Points are gone. Outcome based grading is here.
Some say this is about increasing the pass rate. Others counter that levels and outcomes provide more effective feedback. Besides, it applies the other way - if someone gets a mark like 49/50, do they really understand? Can they apply the knowledge to similar situations, or are they just regurgitating things from memory? How are they "lacking 2%" of the content anyway?
Now, I agree with the shift. I'm marking on levels. It also surprises me how good I am at it, because I'm effectively being asked to mark mathematics as if it were an english essay. (Not really what I signed up for, but a few years with it has helped.) So what's the problem?
IT TAKES ME FOR FREAKING EVER. AND A DAY.
|Writing comments no one will|
see is also counterproductive
Because I have to justify to myself whether this is actually a pass or a fail. Whether this is provincial standard, or just below. Do the student's mathematical justifications make sense? To what degree are errors in notation detracting from the overall understanding and presentation? What's the continuity like from this one section to the next? Are there any major plot holes? Am I satisfied with the end result, or should it be redone?
The observant may notice me slipping into writing mode there. Now, I'm not saying that I literally look at a math test like a story with rising action, a climax and denouement. (Though now that I mention it... no, no, not going to do metaphors!) What I am saying here is that there's some part of my brain that just HAS to make sense of what I'm seeing before I can finally throw down the 2+ (~68%) as opposed to 3- (~72%).
Which even I can acknowledge is ridiculous.
A colleague of mine did a check, changing level 2's to 2+'s to see if overall averages changed. They didn't. Another colleague blew through a set of tasks in an hour. That's a task which I wager I would have taken me three times as long to get through. Even I grant that 90% of the time, my first instinct is exactly the same as what goes on the page three minutes later. And yet I simply CANNOT turn off the part of my brain saying "maybe you've missed something; maybe it's important".
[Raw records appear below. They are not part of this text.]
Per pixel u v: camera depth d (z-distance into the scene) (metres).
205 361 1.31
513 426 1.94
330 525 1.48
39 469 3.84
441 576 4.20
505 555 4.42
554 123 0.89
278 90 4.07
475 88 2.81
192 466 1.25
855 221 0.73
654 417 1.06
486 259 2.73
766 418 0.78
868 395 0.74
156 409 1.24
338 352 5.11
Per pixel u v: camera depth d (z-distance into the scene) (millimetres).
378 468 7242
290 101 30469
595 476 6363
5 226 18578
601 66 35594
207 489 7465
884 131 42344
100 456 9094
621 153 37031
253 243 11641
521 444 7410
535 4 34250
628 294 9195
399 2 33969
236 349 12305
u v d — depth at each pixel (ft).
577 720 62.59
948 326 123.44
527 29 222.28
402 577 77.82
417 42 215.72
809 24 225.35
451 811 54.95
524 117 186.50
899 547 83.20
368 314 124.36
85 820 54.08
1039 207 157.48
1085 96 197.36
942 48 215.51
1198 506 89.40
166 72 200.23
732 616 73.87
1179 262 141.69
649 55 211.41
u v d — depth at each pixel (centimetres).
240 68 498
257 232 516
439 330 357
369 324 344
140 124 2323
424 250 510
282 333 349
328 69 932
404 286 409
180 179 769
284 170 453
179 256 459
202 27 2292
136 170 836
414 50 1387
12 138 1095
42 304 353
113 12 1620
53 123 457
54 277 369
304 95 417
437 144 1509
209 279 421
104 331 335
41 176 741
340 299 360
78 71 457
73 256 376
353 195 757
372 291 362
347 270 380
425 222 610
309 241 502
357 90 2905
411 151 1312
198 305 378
Moreover, I'm not sure I SHOULD turn that off.
|Hey, I just met you. But with my numbers, yes, I'm crazy.|
I write my own web series (the personification of math), for which I do a lot of self-editing. I carefully integrate mathematics into my characters too (pun intended - I include wordplay). I also roleplay, and have had such an eye for continuity that I ended up being the scribe of the gaming group I was with for several years. I've done beta reading of stories for friends (when I find time), and have picked up on things that other readers have missed. Plus I've taken the position of secretary for at least four different committees over the years.
In short, what I'm saying is, I pay attention to detail. And I'm GOOD at it. Aren't most writers?
So... if I start to just look at a test and go "level 2"... it feels like I'm losing a part of myself. As if I've taken the first step towards general indifference, towards accepting that "a glance is good enough". A glance is NEVER good enough when you're writing, certainly not if you want to get published! Even on the internet, if you see a couple spelling mistakes within the first paragraph of a story, do you really keep reading? (I suppose it might depend on to what degree other factors mitigate the problems with notation, so the person could still pass if... wait, no, stop!)
So, you might respond, simply separate your day job from your writing. Yes, I wish it were that easy; they're both a part of me. Moreover, of late, both involve large chunks of mathematics.
Thing is, because of my inability to glance, I just worked eight straight 9 hour days, including through the weekend. (I blogged about exam timelines earlier.) THIS IS NOT SUSTAINABLE. BUT I CAN'T STOP MYSELF. Not without compromising a part of who I am. (Or can I? Please, if you see something obvious that I'm missing, comment!)
In conclusion, let me grant the possibility that writers may NOT make poor teachers. It could be that editors make poor teachers... or that I make for a poor teacher (at least when it comes to evaluation)... or that anyone would be a poor teacher in this sort of situation. I don't know enough to judge. Only enough to write about it.